Cette journée-là fut chargée. Beaucoup d’enfants souffraient d’une vilaine toux ; les personnes âgées se plaignaient de rhumatismes depuis les fortes pluies de la semaine précédente ; une femme enceinte était folle d’inquiétude après un cauchemar où elle avait vu son enfant mort-né ; un chanteur de la Chorale d’Ollian, le Dieu de l’Eau, s’était enroué, et enfin l’éternelle Manaude s’était encore trouvé depuis la veille une demi-douzaine de maladies imaginaires.
Le soir commençait à tomber ; les jours raccourcissaient, en ce début d’automne, et je n’aimais pas trop rentrer à la nuit : Gilferth me reprochait toujours de délaisser ma famille. Dans la Salle d’Accueil il restait encore une personne. Je soupirai. C’était une grande jeune fille blonde, qui se leva maladroitement de son siège et vint vers moi en boitillant. Sa voix était chantante et ses gestes gracieux malgré sa boiterie.
« Pardonnez-moi, Mère Chamane, je sais qu’il est tard... Je me suis tordue la cheville et... Je suis Danseuse, j’ai un spectacle dans trois jours... Auriez-vous un moment à m’accorder ? »
C’était encore une enfant, et elle me sembla désarmante d’innocence.
« Bien entendu. »
Assise sur le lit de Soins elle me montra une cheville gauche gonflée et violacée.

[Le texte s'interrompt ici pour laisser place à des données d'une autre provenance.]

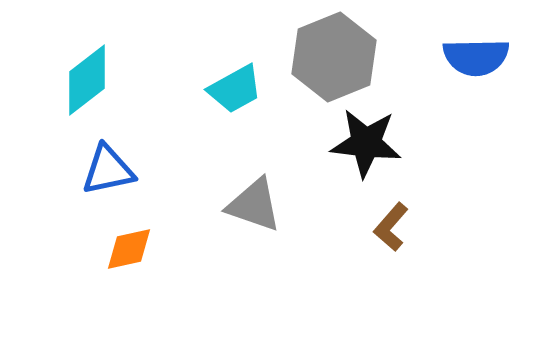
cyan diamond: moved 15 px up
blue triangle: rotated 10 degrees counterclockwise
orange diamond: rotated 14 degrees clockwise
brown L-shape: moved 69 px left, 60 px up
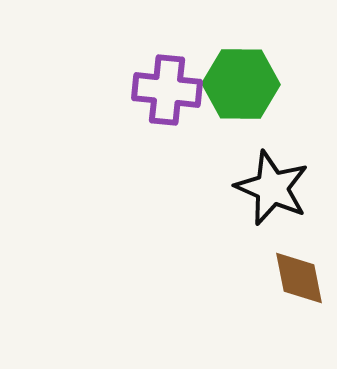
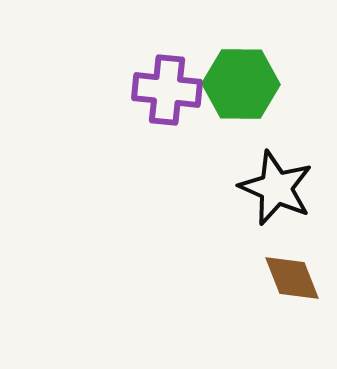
black star: moved 4 px right
brown diamond: moved 7 px left; rotated 10 degrees counterclockwise
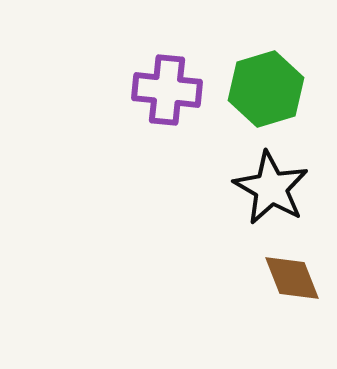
green hexagon: moved 25 px right, 5 px down; rotated 18 degrees counterclockwise
black star: moved 5 px left; rotated 6 degrees clockwise
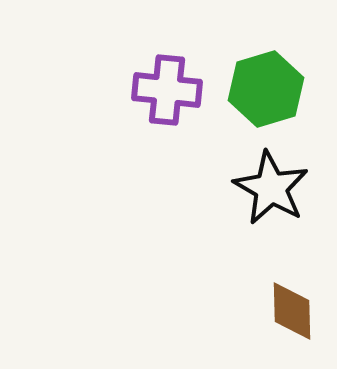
brown diamond: moved 33 px down; rotated 20 degrees clockwise
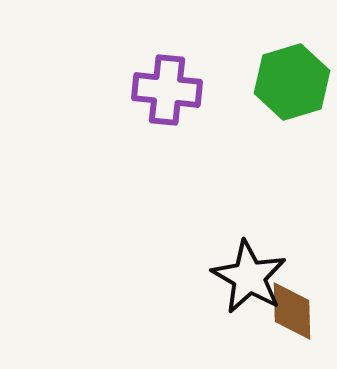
green hexagon: moved 26 px right, 7 px up
black star: moved 22 px left, 89 px down
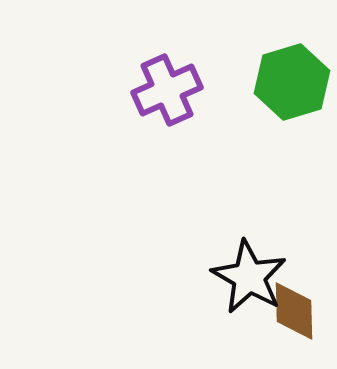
purple cross: rotated 30 degrees counterclockwise
brown diamond: moved 2 px right
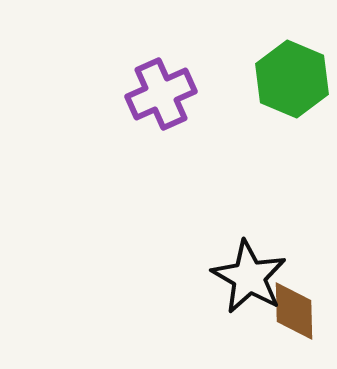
green hexagon: moved 3 px up; rotated 20 degrees counterclockwise
purple cross: moved 6 px left, 4 px down
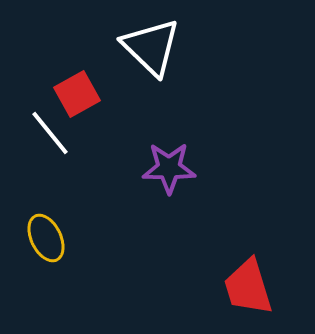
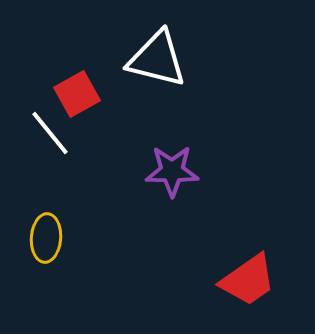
white triangle: moved 6 px right, 12 px down; rotated 30 degrees counterclockwise
purple star: moved 3 px right, 3 px down
yellow ellipse: rotated 30 degrees clockwise
red trapezoid: moved 7 px up; rotated 108 degrees counterclockwise
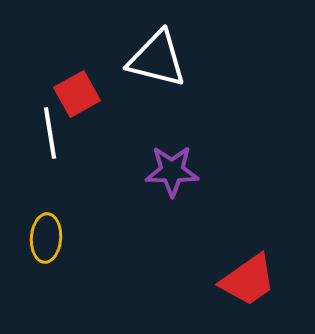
white line: rotated 30 degrees clockwise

« Comment avez-vous fait ça ?
- Bêtement », me sourit-elle en secouant sa longue chevelure. « Ce matin, après la répétition, je chahutais avec mes amis. J’ai couru dans les escaliers et je suis tombée. Sur le moment je n’ai pas eu très mal. Mais j’ai marché un peu cet après-midi et la douleur n’a fait qu’augmenter. Vous pensez que je serai remise dans trois jours ?
- Je vais faire mon possible. Allongez-vous, fermez les yeux, détendez-vous. »
Mes mains gantées au dessus d’elle captaient une énergie bouillonnante, un peu anarchique, une soif de vivre démesurée, et je pressentais qu’elle avait tout le jour négligé sa douleur et de ce fait aggravé son état. Le désordre était encore plus grand au niveau de la cheville, où l’entorse pourtant minime avait déjà entraîné des tensions importantes aussi bien dans les fascias que dans les muscles voisins, sidérant la circulation. Il n’y avait pas de lésion majeure, mais le corps surmené aspirait au repos.
« Vous semblez mener une vie trépidante...
- Oh non... Je suis active, c’est vrai, mais c’est ma nature... »
Autour de son cou je remarquai le pendentif de verre renfermant la petite flamme rouge des natifs du Feu. Comme tous ceux de son Signe, elle devait être ardente, passionnée... et épuisante, pour elle comme pour les autres. Et je n’arrivais pas à mettre ses flux au repos.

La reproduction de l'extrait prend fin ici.